🤖 AI Summary
Existing law firm rankings overemphasize reputation and size while neglecting empirical litigation performance, exacerbating information asymmetry between clients and firms.
Method: This paper introduces the first empirically grounded framework for assessing law firm capability based on actual litigation outcomes. We model 60,540 U.S. civil cases as pairwise competitions between plaintiff and defendant counsel, adapt the Bradley–Terry model to legal service evaluation for the first time, and integrate structured litigation text analysis, a bidirectional law-firm–case graph, and dynamic calibration.

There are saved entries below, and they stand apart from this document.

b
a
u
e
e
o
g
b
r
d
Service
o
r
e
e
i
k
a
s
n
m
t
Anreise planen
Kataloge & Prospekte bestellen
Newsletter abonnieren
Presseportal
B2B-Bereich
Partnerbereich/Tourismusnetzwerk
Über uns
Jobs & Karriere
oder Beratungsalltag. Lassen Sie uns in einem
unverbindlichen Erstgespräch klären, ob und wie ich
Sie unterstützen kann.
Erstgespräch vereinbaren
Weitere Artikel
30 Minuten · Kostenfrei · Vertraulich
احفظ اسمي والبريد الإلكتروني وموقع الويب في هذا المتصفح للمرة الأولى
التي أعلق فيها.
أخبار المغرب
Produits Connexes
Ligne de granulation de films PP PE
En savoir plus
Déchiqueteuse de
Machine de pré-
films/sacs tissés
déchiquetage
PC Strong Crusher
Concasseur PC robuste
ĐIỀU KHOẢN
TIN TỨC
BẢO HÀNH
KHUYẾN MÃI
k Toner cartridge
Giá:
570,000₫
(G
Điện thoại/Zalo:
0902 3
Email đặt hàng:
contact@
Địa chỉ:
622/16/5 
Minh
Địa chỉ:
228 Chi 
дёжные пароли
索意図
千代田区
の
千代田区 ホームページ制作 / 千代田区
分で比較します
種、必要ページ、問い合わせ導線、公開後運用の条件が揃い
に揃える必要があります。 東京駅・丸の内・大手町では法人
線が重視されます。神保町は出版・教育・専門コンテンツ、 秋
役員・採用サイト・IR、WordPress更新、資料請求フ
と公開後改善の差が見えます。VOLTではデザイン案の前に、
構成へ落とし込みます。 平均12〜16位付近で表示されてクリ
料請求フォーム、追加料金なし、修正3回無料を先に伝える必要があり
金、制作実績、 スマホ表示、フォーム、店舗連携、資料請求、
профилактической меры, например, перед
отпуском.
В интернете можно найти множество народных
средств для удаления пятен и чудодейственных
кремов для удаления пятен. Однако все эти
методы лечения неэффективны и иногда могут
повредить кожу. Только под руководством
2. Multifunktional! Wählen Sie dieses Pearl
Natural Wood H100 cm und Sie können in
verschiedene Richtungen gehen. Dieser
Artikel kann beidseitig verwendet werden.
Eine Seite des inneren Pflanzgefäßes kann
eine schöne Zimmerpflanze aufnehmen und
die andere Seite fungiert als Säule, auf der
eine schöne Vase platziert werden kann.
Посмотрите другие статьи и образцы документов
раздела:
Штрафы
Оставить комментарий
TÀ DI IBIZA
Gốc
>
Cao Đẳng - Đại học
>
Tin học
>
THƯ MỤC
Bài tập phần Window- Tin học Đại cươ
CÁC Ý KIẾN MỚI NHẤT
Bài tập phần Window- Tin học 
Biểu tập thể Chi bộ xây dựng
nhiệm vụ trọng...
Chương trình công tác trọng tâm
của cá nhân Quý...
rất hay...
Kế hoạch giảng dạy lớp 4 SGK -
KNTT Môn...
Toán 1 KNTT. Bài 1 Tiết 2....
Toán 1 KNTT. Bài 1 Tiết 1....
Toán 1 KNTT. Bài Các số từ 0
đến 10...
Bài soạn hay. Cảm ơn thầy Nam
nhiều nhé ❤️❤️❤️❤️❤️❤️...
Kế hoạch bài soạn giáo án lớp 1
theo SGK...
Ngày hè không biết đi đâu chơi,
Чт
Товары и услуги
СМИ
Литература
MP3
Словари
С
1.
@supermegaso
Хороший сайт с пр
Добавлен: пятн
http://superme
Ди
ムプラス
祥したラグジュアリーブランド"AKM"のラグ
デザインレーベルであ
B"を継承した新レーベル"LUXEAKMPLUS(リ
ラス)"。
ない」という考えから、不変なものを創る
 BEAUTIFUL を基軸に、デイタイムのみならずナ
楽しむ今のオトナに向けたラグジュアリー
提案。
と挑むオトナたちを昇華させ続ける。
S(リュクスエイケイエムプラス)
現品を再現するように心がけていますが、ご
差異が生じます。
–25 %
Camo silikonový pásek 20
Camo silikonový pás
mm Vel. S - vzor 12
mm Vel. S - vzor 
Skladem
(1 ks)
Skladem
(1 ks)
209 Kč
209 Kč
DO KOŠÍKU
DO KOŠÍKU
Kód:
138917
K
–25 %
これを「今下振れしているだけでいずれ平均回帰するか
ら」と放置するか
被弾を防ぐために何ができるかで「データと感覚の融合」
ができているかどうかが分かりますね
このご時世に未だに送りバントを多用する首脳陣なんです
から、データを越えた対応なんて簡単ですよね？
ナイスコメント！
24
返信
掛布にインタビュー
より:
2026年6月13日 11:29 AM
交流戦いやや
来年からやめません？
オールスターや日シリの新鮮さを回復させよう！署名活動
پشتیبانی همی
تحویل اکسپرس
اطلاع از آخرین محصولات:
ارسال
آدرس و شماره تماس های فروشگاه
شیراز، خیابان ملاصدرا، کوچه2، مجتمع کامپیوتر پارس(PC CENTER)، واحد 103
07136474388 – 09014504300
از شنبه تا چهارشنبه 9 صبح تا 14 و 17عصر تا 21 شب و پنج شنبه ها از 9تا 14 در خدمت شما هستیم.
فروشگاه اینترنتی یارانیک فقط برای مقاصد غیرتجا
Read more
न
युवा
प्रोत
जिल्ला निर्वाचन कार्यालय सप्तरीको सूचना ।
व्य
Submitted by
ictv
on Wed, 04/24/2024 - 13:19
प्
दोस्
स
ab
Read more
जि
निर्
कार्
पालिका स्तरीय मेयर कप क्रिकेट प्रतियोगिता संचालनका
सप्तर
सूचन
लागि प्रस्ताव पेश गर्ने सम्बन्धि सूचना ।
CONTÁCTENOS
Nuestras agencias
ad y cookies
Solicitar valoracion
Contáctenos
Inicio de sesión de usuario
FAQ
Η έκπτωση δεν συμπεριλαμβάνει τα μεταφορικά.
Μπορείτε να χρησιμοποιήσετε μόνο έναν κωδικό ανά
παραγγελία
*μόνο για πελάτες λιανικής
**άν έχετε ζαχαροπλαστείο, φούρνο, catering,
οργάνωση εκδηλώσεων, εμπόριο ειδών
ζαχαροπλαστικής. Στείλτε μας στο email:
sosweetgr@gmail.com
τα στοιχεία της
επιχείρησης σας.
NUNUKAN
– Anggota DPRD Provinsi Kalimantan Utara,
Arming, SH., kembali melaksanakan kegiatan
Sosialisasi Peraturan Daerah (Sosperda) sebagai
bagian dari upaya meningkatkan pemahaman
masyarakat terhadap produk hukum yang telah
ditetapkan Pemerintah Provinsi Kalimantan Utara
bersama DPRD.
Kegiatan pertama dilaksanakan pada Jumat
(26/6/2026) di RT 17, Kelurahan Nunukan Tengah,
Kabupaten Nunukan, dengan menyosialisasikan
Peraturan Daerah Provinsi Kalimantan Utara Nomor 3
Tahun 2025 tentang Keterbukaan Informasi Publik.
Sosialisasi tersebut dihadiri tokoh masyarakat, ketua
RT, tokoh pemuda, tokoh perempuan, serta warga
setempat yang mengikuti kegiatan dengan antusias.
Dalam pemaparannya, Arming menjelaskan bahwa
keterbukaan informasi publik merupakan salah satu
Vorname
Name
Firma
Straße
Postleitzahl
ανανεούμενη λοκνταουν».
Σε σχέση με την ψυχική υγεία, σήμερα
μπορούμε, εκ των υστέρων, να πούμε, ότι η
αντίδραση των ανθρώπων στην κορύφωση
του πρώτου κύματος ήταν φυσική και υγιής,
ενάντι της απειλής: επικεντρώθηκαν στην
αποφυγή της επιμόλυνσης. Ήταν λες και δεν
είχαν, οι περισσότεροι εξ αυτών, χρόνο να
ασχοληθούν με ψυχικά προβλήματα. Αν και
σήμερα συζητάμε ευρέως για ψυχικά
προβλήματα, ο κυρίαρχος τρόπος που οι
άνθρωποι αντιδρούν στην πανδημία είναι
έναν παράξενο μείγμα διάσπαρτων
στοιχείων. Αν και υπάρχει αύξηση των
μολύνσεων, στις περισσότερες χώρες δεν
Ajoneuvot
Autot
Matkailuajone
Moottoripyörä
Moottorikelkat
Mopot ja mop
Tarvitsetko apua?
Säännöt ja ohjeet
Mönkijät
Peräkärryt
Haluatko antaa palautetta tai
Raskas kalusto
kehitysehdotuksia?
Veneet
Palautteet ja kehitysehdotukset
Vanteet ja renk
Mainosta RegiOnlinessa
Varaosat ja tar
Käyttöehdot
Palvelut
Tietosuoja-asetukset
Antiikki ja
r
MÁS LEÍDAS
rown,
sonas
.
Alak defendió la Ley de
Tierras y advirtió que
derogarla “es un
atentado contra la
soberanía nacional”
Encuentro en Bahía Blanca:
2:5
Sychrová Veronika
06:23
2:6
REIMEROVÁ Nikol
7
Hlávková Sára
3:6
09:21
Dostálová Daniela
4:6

Contribution/Results: The resulting ranking significantly outperforms traditional benchmarks—including *The American Lawyer* and *Chambers & Partners*—in both AUC and calibration accuracy. After controlling for case type and jurisdiction, a one-standard-deviation increase in the ranking score correlates with an average 12.3% higher win probability. This provides a verifiable, predictive, and outcome-based benchmark for legal service markets.
📝 Abstract
Selecting capable counsel can shape the outcome of litigation, yet evaluating law firm performance remains challenging. Widely used rankings prioritize prestige, size, and revenue rather than empirical litigation outcomes, offering little practical guidance. To address this gap, we build on the Bradley-Terry model and introduce a new ranking framework that treats each lawsuit as a competitive game between plaintiff and defendant law firms. Leveraging a newly constructed dataset of 60,540 U.S. civil lawsuits involving 54,541 law firms, our findings show that existing reputation-based rankings correlate poorly with actual litigation success, whereas our outcome-based ranking substantially improves predictive accuracy. These findings establish a foundation for more transparent, data-driven assessments of legal performance.